The train departed at 9:00 a.m. on July 7, 2012 from Emeryville, California. It would be about 24 hours until the train reached Grand Junction, Colorado, where Robin's parents would be waiting to pick him up.
Around 3:00 a.m. on July 8, the train stopped for a planned one-hour layover in Salt Lake City. Robin's parents would later learn their son had gotten off the train there. For what reason, no one is certain.
What is known is that the following day when the train pulled into Grand Junction, Robin wasn't on it.
"He had no reason to get off the train in Salt Lake, except to possibly stretch or something," Robin's father Doug told Dateline. "We believe fully he got off that train with every intention of getting back on."
Adding to the suspicion was the fact that his laptop and journal were left in the observation car of the train. One of the most recent entires of the journal detailed how excited Robin was for the trip to see his parents.
Several days later, Robin's wallet was found on the tracks in Chicago. Inside were dozens of business cards that Robin had collected, but his debit card was missing. How the wallet ended up thousands of miles away is unknown. Robin's duffle bag was never found.

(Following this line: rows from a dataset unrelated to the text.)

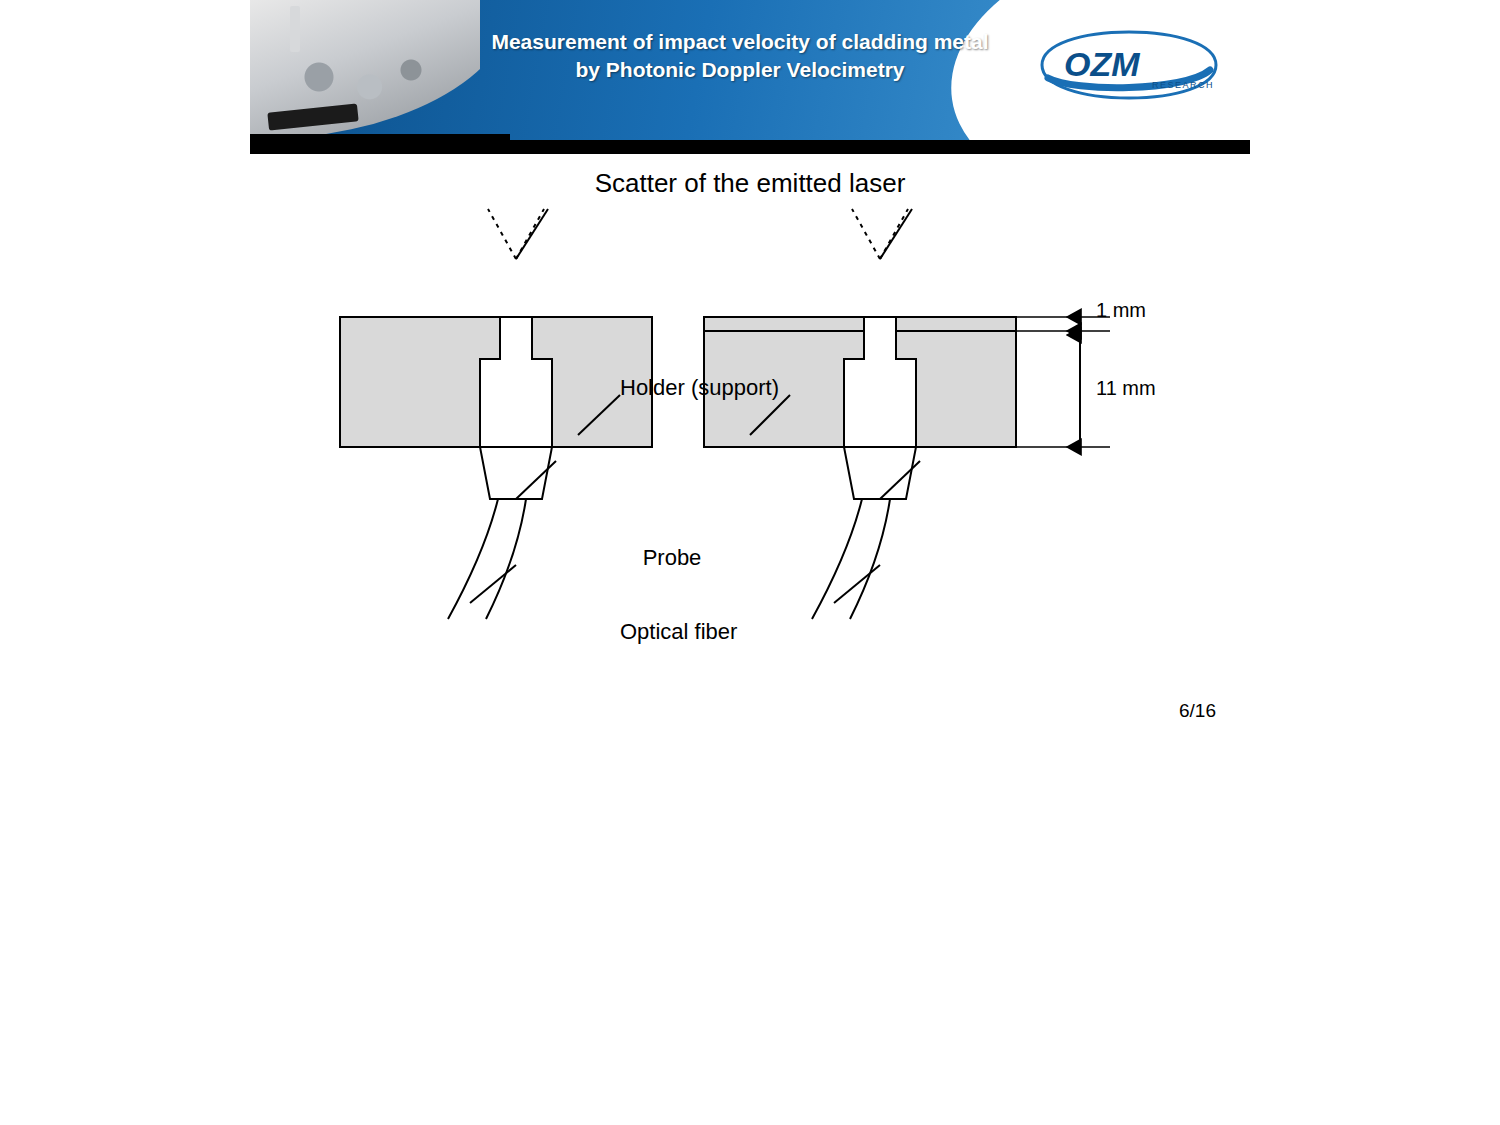Measurement of impact velocity of cladding metal
by Photonic Doppler Velocimetry
OZM RESEARCH
Scatter of the emitted laser
1 mm 11 mm Holder (support) Probe Optical fiber
6/16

Doug and Robin's mother Cindy traveled to Salt Lake City multiple times in the weeks and months afterwards to search for their only son. They reviewed surveillance video of possible sightings, but none was Robin.

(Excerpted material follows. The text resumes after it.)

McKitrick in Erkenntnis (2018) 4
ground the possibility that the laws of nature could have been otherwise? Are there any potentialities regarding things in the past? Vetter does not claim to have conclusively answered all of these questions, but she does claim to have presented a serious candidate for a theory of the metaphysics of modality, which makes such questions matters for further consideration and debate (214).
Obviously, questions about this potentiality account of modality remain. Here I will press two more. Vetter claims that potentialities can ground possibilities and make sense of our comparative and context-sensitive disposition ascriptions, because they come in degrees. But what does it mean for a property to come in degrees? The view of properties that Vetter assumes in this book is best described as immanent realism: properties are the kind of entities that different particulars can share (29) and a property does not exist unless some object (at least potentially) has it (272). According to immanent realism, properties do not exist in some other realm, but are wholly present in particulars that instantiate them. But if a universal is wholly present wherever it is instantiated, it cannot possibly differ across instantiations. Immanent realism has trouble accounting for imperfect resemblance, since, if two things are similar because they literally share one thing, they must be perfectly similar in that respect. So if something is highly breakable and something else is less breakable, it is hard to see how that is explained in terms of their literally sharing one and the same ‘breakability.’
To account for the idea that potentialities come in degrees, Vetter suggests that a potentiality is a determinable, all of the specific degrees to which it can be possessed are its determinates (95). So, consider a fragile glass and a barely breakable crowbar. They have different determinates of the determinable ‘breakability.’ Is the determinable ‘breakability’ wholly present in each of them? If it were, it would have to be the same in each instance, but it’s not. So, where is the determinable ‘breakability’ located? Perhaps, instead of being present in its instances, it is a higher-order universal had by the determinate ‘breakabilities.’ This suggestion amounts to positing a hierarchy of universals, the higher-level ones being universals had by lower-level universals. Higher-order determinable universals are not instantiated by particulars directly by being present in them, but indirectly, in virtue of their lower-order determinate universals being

A man contacted them saying he remembered talking with Robin on the train the night he vanished. He recalled last seeing Robin around midnight, and said he came across as a polite, well-spoken young man. Nothing seemed amiss.
An Amtrack conductor and several other passengers also told them they believe they saw Robin getting off the train with a woman in Salt Lake. Her identity remains a mystery.
It would be three years until the Putnams would learn what became of Robin. A train conductor noticed something odd in August 2015 in a wash area near the train tracks in a remote area of Nevada.
The remains were so badly decomposed, dental records would be used to match them to Robin. That and a plastic debit card found nearby. Due to the state of the remains, a cause and manner of death were not able to be determined.
The discovery of Robin's remains only deepened the mystery. A detective is still assigned to the case from the area where Robin was found, but there are very few clues to lead him in a specific direction.
The lack of clues in the case just leaves speculation in the minds of the Putnams. They firmly believe something sinister happened to their son and there is someone out there who knows what that is.
Their focus now is to try and obtain surveillance video from Amtrack from that night. Doug said it's been a hard fight and he has been told the footage is either unavailable, doesn't exist, or officials already reviewed it and didn't see Robin.
"We want to look at it ourselves. I would be able to spot my son more easily than a detective that hasn't met him. It could show nothing but we won't know until we see it," Doug told Dateline
The Putnams still post to the Facebook page 'Robin Putnam, find Home,' originally made to help spur interest and generate tips in Robin's case. Sketches Robin had made and memories of him fill the space. Hopefully one day, there will be a posting about what became of the couple's only child.
"We may never know what happened, and that's hard," Doug said. "Robin is truly and deeply missed."